** TEXTE À LIRE **
Dernières lettres d’Honoré d’Estienne d’Orves
Le comte Henri Louis Honoré d’Estienne d’Orves est né en 1901 à Verrières-le-Buisson (Seine-et-Oise), dans une famille d’aristocrates catholiques. Polytechnicien, il embrasse la carrière d’officier de marine. En juillet 1940, lieutenant de vaisseau affecté à l’état-major de la Force X, en rade d’Alexandrie, à bord du croiseur Duquesne, il décide, avec sept officiers et une cinquantaine de marins, de rejoindre les Forces françaises libres.
Arrivé à Londres le 27 septembre 1940, après un long périple le long des côtes africaines, il est promu le 1er octobre capitaine de corvette et nommé à la tête du 2e bureau des Forces navales françaises libres.
Chargé de développer le renseignement sur le territoire français à partir d’un réseau embryonnaire, « Nemrod », il est affecté à l’Amirauté britannique et embarque à Newlyn le 21 décembre 1940, à destination de Plogoff. Mais, trahi par son radio Alfred Gaessler, alias « Georges Marty », il est arrêté à Nantes le 21 janvier 1941. La cour martiale le condamne à mort pour « espionnage » avec huit membres de son réseau le 23 mai 1941. Il est fusillé le 29 août au mont Valérien, avec Maurice Barlier et Yan Doornik, deux officiers de la France libre fondateurs de « Nemrod ». Le même jour, une affiche bilingue, apposée dans les rues de Paris, annonce leur exécution.
Honoré d’Estienne d’Orves est fait compagnon de la Libération le 30 octobre 1944. Honoré d’Estienne d’Orves a écrit quatre lettres : à son ami le capitaine de frégate Paul Fontaine, dit « Pépin », qui sert au cabinet de l’amiral Darlan et a œuvré pour obtenir sa grâce ; à sa sœur Catherine Régnier, à l’abbé Stock, aumônier militaire allemand, et à sa femme Éliane.
Lettre à Paul Fontaine, écrite de la prison de Fresnes le 28 août 1941 :
Jeudi 28 août
Mon cher Paul,
Dès fin mai, j’avais décidé que, si je devais être fusillé, c’est à toi que j’écrirais pour faire mes adieux aux amis que j’ai dans la marine.
Et voici que, depuis ces trois mois, tu t’es occupé de moi activement. Je t’en remercie du fond du cœur et te prie de transmettre mes respectueux sentiments à l’Amiral Darlan. Je me sens uni de cœur avec vous et cela m’est un grand réconfort.

** EXERCICE **
Recopiez tel quel le passage du texte sur Honoré d'Estienne d'Orves qui commence par « Dernières lettres d’Honoré » et se poursuit jusqu'à « navales françaises libres. ».

[Données d'estimation de la matrice intrinsèque]
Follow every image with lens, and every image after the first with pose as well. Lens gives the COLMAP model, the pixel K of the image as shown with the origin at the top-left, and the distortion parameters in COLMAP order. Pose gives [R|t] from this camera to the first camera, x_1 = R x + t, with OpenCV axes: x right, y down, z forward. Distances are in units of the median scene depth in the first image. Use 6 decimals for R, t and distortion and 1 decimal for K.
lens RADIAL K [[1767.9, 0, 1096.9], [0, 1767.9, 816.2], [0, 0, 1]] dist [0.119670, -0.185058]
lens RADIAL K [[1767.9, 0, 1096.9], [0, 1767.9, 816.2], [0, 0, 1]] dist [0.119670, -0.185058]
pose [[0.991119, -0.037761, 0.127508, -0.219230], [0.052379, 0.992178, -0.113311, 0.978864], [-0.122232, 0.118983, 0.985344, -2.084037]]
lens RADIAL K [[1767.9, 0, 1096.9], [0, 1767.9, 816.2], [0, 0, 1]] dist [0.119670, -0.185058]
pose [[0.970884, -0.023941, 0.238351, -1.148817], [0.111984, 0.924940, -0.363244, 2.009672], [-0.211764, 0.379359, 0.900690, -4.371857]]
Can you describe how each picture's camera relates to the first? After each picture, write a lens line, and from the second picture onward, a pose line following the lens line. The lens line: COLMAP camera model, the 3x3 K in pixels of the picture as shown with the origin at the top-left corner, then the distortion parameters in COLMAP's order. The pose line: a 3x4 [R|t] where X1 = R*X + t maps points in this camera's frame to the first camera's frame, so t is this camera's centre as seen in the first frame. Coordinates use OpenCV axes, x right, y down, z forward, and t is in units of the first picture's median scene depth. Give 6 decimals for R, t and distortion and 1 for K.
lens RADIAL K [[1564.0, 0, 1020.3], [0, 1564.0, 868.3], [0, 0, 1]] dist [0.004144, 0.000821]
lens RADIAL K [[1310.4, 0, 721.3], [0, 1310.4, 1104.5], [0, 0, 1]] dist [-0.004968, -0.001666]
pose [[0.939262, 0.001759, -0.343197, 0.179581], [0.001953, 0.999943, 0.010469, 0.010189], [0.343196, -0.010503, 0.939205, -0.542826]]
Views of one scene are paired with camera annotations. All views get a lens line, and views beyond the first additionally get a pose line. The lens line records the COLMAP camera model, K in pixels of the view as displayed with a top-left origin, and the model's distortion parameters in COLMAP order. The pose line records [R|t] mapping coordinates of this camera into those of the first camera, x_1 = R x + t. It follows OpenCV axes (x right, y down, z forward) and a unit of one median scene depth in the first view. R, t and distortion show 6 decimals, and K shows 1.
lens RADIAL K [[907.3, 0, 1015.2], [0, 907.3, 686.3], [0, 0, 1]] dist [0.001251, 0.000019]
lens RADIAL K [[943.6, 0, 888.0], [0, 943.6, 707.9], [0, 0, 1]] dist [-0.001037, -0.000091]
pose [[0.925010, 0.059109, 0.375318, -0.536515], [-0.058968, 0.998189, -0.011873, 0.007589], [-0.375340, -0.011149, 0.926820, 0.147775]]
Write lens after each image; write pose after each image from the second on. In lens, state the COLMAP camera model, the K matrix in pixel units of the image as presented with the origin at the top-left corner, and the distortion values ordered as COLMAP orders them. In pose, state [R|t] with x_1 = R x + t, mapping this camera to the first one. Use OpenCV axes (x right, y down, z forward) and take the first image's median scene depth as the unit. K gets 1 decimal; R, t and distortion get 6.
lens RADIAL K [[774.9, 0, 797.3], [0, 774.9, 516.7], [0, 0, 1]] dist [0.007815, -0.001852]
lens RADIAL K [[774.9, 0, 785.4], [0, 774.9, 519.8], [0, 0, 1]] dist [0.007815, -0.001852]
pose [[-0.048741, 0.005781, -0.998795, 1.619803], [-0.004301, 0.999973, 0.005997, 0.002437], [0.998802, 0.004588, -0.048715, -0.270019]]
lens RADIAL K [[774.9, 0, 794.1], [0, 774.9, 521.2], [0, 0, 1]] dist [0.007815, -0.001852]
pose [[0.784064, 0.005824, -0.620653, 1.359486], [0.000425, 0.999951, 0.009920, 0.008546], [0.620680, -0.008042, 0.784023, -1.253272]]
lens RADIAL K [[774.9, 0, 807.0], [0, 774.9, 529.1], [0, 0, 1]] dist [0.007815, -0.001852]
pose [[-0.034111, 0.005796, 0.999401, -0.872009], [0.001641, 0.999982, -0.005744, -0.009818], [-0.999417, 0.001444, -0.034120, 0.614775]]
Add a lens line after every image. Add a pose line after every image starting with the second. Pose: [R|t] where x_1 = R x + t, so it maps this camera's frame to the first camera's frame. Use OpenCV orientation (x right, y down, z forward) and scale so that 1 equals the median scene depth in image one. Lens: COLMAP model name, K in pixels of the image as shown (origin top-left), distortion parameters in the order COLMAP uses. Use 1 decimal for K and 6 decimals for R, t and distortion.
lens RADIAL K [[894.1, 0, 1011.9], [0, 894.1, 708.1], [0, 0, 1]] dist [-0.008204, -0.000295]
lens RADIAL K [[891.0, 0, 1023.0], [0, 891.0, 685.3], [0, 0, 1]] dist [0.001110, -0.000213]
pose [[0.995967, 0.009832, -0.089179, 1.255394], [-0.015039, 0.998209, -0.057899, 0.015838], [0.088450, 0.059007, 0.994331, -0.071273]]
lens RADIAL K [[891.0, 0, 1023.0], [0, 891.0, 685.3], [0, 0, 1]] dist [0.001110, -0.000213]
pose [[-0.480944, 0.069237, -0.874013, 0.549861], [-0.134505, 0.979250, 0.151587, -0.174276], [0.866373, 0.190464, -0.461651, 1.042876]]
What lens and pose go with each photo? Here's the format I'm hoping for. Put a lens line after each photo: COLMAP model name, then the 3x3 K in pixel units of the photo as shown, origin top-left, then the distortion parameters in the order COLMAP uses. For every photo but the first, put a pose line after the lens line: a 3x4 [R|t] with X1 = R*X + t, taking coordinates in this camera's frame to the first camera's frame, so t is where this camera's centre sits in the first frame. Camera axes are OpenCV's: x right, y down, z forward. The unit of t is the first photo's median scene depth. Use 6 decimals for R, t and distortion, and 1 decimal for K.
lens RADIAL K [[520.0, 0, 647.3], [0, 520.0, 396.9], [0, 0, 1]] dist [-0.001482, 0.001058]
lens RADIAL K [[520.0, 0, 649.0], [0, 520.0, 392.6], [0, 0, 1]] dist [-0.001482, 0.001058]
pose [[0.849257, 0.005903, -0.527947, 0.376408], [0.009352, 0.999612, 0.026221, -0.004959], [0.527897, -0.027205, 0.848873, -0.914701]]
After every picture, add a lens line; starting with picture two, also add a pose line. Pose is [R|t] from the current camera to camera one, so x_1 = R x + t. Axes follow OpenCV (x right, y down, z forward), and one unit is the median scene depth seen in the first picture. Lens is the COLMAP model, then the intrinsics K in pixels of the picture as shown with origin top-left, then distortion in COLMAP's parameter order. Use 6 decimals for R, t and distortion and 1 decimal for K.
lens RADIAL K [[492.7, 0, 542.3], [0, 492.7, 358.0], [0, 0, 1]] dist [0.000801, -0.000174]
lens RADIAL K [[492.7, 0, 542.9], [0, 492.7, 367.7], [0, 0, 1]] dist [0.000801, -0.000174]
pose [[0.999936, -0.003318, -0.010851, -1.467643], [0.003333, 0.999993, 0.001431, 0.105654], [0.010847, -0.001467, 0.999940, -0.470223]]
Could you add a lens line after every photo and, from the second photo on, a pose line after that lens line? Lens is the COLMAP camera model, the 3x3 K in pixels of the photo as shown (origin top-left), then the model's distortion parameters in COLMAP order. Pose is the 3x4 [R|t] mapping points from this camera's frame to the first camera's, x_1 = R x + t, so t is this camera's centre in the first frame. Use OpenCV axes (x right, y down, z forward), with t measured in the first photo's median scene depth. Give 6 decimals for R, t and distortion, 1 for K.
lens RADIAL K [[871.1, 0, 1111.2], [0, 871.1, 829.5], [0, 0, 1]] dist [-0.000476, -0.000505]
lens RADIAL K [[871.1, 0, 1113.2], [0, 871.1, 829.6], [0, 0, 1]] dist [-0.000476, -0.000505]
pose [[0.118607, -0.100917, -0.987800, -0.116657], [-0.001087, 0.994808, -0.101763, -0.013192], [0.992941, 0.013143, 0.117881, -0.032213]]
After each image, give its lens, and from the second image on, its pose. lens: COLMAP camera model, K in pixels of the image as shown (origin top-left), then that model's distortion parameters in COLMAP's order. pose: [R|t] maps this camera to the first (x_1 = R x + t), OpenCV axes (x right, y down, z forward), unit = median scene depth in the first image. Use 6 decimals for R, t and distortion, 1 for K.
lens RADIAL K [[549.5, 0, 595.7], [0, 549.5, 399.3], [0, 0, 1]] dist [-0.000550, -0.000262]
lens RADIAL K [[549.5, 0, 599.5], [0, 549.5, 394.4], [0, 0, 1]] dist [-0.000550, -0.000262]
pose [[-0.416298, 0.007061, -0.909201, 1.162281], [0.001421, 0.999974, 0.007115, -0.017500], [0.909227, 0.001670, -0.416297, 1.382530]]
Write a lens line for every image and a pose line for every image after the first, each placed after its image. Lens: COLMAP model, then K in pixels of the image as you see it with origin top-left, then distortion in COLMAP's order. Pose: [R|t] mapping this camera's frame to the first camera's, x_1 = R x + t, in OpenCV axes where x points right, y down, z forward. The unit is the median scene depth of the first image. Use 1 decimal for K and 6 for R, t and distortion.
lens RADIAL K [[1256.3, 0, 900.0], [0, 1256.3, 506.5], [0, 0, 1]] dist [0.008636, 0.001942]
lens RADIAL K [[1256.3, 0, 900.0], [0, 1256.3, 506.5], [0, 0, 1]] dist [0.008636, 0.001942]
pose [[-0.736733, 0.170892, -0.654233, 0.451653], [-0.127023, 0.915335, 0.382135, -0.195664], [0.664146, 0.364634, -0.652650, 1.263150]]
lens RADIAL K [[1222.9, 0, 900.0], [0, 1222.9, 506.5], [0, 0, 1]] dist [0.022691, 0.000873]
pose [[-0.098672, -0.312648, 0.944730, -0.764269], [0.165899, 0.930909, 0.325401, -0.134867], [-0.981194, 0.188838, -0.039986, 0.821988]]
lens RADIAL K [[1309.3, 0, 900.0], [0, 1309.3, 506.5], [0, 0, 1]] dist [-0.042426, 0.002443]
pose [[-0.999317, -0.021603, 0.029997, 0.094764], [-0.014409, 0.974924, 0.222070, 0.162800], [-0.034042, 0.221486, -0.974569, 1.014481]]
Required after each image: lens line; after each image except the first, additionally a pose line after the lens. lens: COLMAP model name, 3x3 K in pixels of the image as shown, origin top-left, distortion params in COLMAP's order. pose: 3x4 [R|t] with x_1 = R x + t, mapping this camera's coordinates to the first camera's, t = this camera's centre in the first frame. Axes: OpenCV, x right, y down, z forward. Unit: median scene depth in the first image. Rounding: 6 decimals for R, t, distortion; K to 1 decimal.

** RÉPONSE **
Dernières lettres d’Honoré d’Estienne d’Orves
Le comte Henri Louis Honoré d’Estienne d’Orves est né en 1901 à Verrières-le-Buisson (Seine-et-Oise), dans une famille d’aristocrates catholiques. Polytechnicien, il embrasse la carrière d’officier de marine. En juillet 1940, lieutenant de vaisseau affecté à l’état-major de la Force X, en rade d’Alexandrie, à bord du croiseur Duquesne, il décide, avec sept officiers et une cinquantaine de marins, de rejoindre les Forces françaises libres.
Arrivé à Londres le 27 septembre 1940, après un long périple le long des côtes africaines, il est promu le 1er octobre capitaine de corvette et nommé à la tête du 2e bureau des Forces navales françaises libres.